How much longer will you really live?

An article in the New York Times on Sunday, April 8, quoted a male "soon to be 59 years old, and life expectancy is 76" for him.

In fact, remaining life expectancy for a male of his age today is more like 22 years according to Social Security cohort life tables, or around 30% higher than the 17 years implied in the man's statement. Another way of stating this is that the man's expected life span as of today is 81 years rather than 76.

There are really two things going on here:

  • One is that remaining life expectancy plus your age is always higher than the "life expectancy" you may read about in the paper, which is always life expectancy at birth.

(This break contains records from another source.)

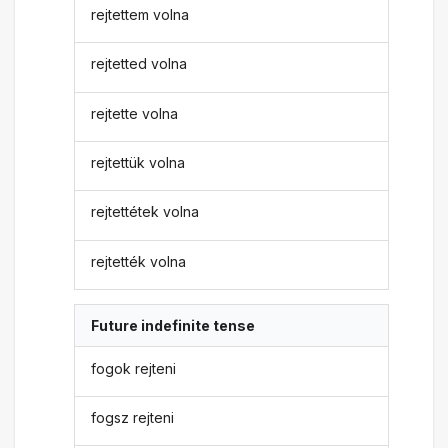
rejtettem volna
rejtetted volna
rejtette volna
rejtettük volna
rejtettétek volna
rejtették volna
Future indefinite tense
fogok rejteni
fogsz rejteni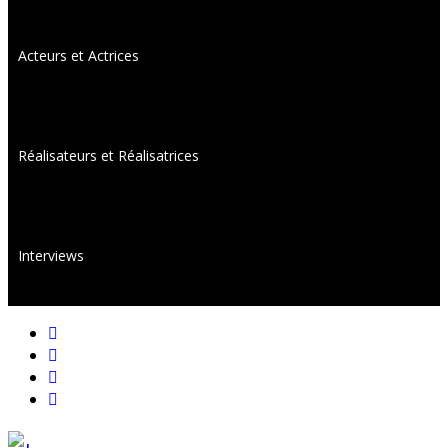
Acteurs et Actrices
Réalisateurs et Réalisatrices
Interviews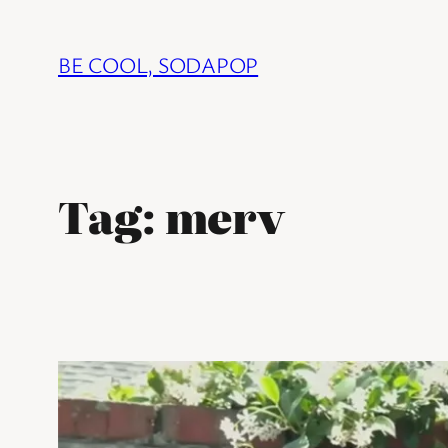
Ga
naar
BE COOL, SODAPOP
de
inhoud
Tag:
merv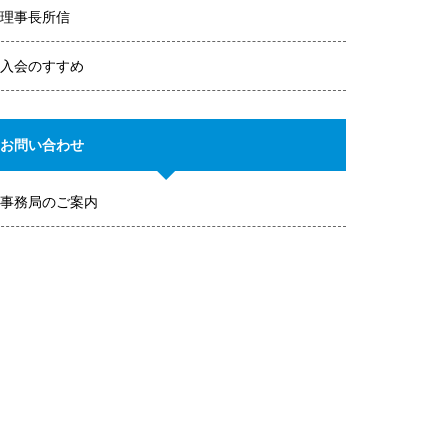
理事長所信
入会のすすめ
お問い合わせ
事務局のご案内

    So even though a male infant born today might face an average life expectancy of about 80 years, a male in that cohort who survives to 59 should expect about another 25 years, for a total expected life span as of reaching age 59 of 84.

  • The other point is that an individual's length of life is based on what we call cohort life tables, which are actual observed mortality for those who have already died plus forecasts of future mortality for those who are not.

    In practice, cohort life expectancies will not deviate from period life expectancies much at advanced ages, where the trends in mortality over time are more muted.


Although it is difficult to find unless you know what you are looking for, these statistics are compiled, forecast, and reported by the Social Security Administration and are available in Actuarial Study No. 120 by Bell and Miller.

You could instead examine remaining life expectancy in the SSA's period life tables, which gives you an underestimate of your average remaining years of life because mortality rates will continue to fall. Based on that period life table, a 59 year old man
has about 21 years remaining.

So what is the point of all this?
    Re: "No Longer an Outsider Looking In," NYT Real Estate 4/9/2007

    If he is as healthy as he sounds in the article, Bob Trenta is likely to enjoy about 22 years or more in his new fourth floor walk-up on the Upper West Side, or about 30 percent longer than he reportedly expected. Remaining life expectancy is a critical parameter for an enjoyable and financially secure retirement, but it is unclear how many have accurate information. To be sure, one cannot save too little by underestimating it, and speaking for younger generations, I can vouch for the benefit of inheritances. But unless he is a smoker or has a preexisting health condition, Mr. Trenta should definitely keep taking the subway rather than taxicabs.

If you underestimate your remaining life span, you risk saving too little. Check published life tables when planning for retirement.